### To do
Copy every row below, substituting "Fleece Blanket" for each occurrence of "Throw Blanket" and leaving everything else unchanged.
-- Source data follows --
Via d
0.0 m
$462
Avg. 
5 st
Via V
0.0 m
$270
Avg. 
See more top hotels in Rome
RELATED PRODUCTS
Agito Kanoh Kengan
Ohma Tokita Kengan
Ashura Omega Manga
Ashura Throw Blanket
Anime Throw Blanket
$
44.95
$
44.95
-- Source data concluded --
### Answer space
Via d
0.0 m
$462
Avg. 
5 st
Via V
0.0 m
$270
Avg. 
See more top hotels in Rome
RELATED PRODUCTS
Agito Kanoh Kengan
Ohma Tokita Kengan
Ashura Omega Manga
Ashura Fleece Blanket
Anime Fleece Blanket
$
44.95
$
44.95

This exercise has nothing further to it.